As concerns the tracking of native calls, similar to FlowDroid, FSAFlow directly updates the taint state of the parameter variables of the call by following predefined propagation rules, rather than entering the native call body to continue the analysis. This reduces the difficulty of path control in tracking. Accordingly, the internal statements of the native method will not be recorded on the path. FSAFlow can still monitor the path by setting monitoring points at branch statements without additional processing.
E. Implementation
The completion of each step in the FSAFlow system is shown in Figure 8. The interaction between the client and server adopts the WebSocket protocol and full-duplex mode to enhance the stability and availability of the system.
The cloud server was written in Java, JDK 1.8. The static path analysis module was developed by modifying more than 2000 lines of FlowDroid code. The path monitoring instrumentation framework of FSAFlow was developed on the SOOT platform, where the intermediate representation of the 3-address code provided by Jimple, and the accurate call graph analysis framework lay an important foundation for the FSAFlow system. Meanwhile, the Dexpler plugin and Heros framework were also used. The client apps can run on the latest version of Android, which is downward compatible with Android 4.0 and above.
Figure 8(a) illustrates the user-defined information flow-path management interface of FSAFlow. The function of selecting the target APK file and selecting the information flow source node and sink node has been realized. After being submitted to the cloud server for processing, as shown in Figure 8(b), the new APK file can be downloaded through the query function. Taking InsecureBankv2 as an example, the running of the processed APK file is shown in Figure 8(c)-(f). Before the sensitive information is leaked out by the information flow, it will be limited, and a notification will be sent to the user after being successfully intercepted, as shown in Figure 8(c)-(d). The user can click on the notification to view the details of the leakage path, which is shown in Figure 8(e)-(f).
Fig. 8.Fig. 8. Components of FSAFlow
FastDroid [69] is an STA method, similar to FlowDroid. FastDroid implements a static information flow search based on a taint value graph by modifying the FlowDroid tool. Although the experiment in [69] showed that FastDroid can obtain better search performance, FSAFlow is not implemented on Fast-Droid since FastDroid’s path is only composed of variable relationships. The statements on the path, including branch statements, are invisible in FastDroid, which makes it difficult to extract key path information from its output for path tracking.
F. Limitations
False negatives/positives: FSAFlow searches all paths using the STA tool FlowDroid. Although STA benefits from analyzing the complete program code, FSAFlow may exhibit false negatives due to implementation limitations [70], such as reflective calls and inaccessible code. FlowDroid resolves reflective calls only if their arguments are string constants. However, if reflective call targets are determined by external configuration or network servers, the edge of a reflection call will be lost in the ICFG, resulting in potential false negatives. In order to prevent malicious developers from writing their code deliberately like that to leak whatever they want to leak, our further work will adopt a strict taint-sensitive policy mentioned in Section III D. For native code, FlowDroid assumes a sensible default: the call arguments and the return value become tainted if at least one parameter is previously tainted. Although this may be the best practical approximation in a black-box setting, it is also generally unsound. To minimize the storage overhead, FSAFlow may also exhibit false positives in coarse tracking granularity for arrays, lists, etc.

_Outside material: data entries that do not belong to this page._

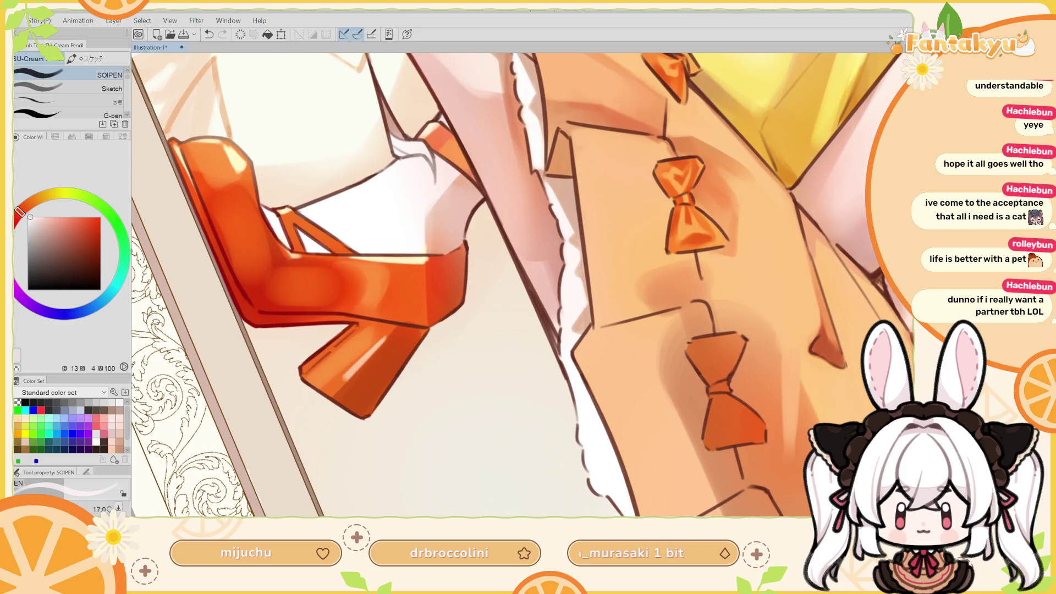
scroll(522, 286, down, 5)
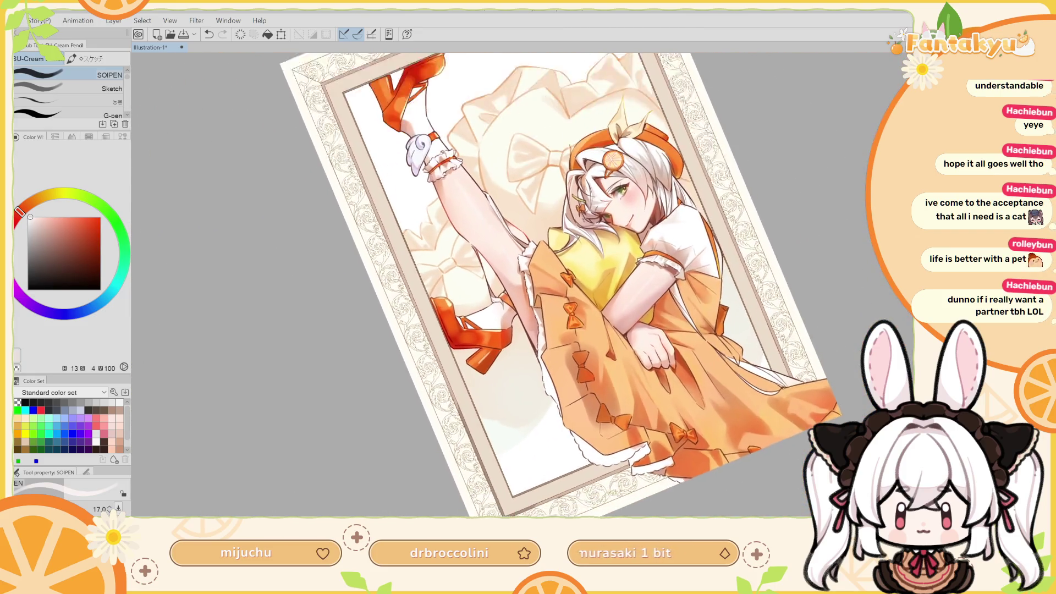
key(g)
key(ctrl+plus)
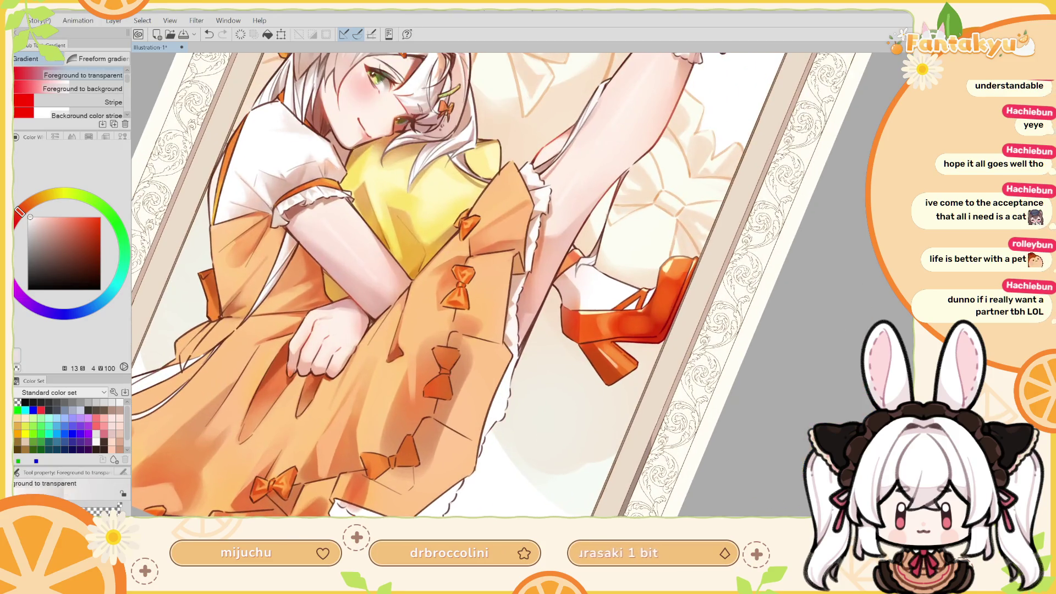
key(ctrl+plus)
scroll(495, 275, down, 3)
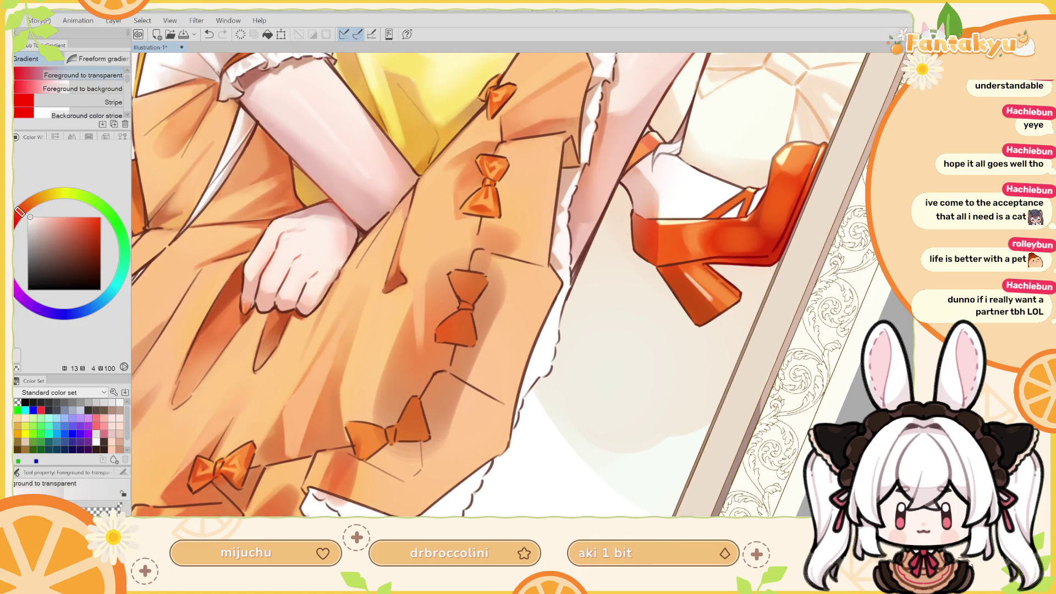
alt+click(557, 264)
Redraw the ruffle edge line on the mirrored canvas, undoing and retrying several strokes
key(p)
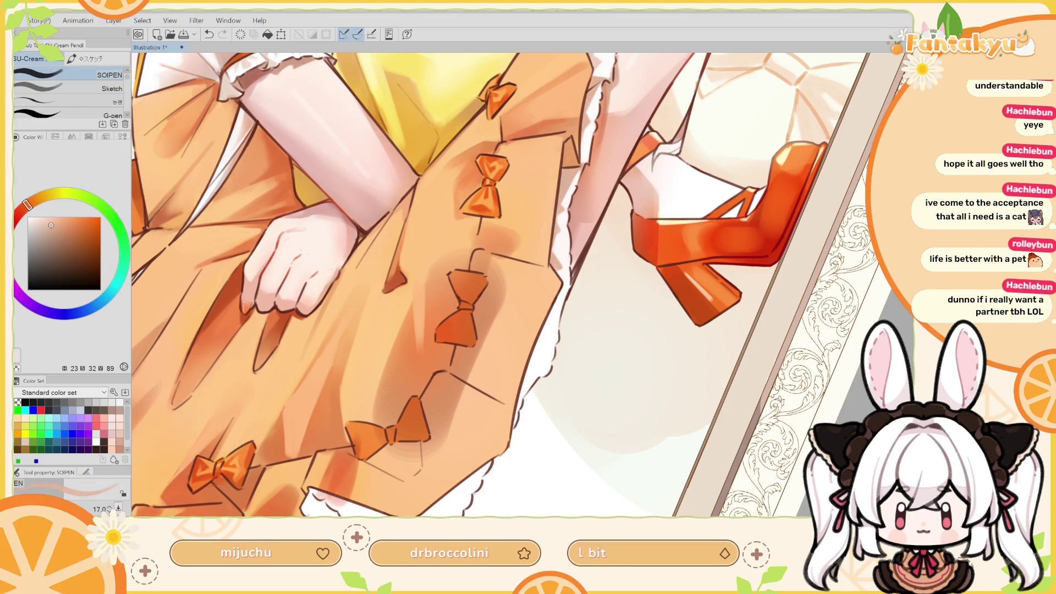
key(h)
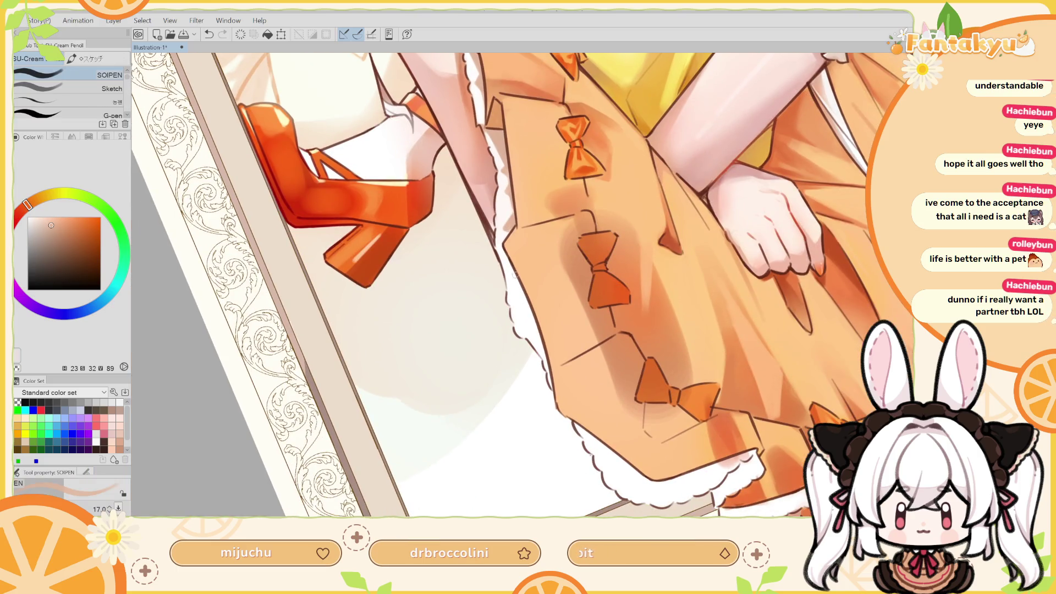
drag(507, 254, 542, 337)
key(ctrl+z)
drag(506, 257, 545, 353)
key(ctrl+z)
drag(507, 258, 544, 354)
key(ctrl+z)
mouse_move(507, 258)
mouse_down()
mouse_move(542, 334)
mouse_move(551, 387)
mouse_up()
key(ctrl+z)
key(ctrl+z)
mouse_move(539, 344)
mouse_down()
mouse_move(545, 361)
mouse_move(541, 341)
mouse_move(545, 353)
mouse_up()
key(ctrl+z)
key(ctrl+z)
key(ctrl+z)
key(ctrl+z)
key(ctrl+z)
Flip the canvas back and forth to check the ruffle outline while repositioning the view
key(h)
scroll(522, 325, up, 1)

Partially support for multithreading: FSAFlow has three phases: program static analysis, static instrumentation, and runtime control. FSAFlow ’s runtime control can handle multithreaded cases since it sets the path states as global variables that are managed through synchronized monitoring functions. Calls to these functions are multithreading-safe. FSAFlow’s static analysis is implemented on the modified FlowDroid. FlowDroid itself partially supports multithreading analysis, including AsyncTask/Java’s normal threading/Java’s Runnable mechanisms. Should the improvement to FlowDroid support more multithreading mechanisms, such as Java’s Executor mechanism, FSAFlow would provide full multithreading support.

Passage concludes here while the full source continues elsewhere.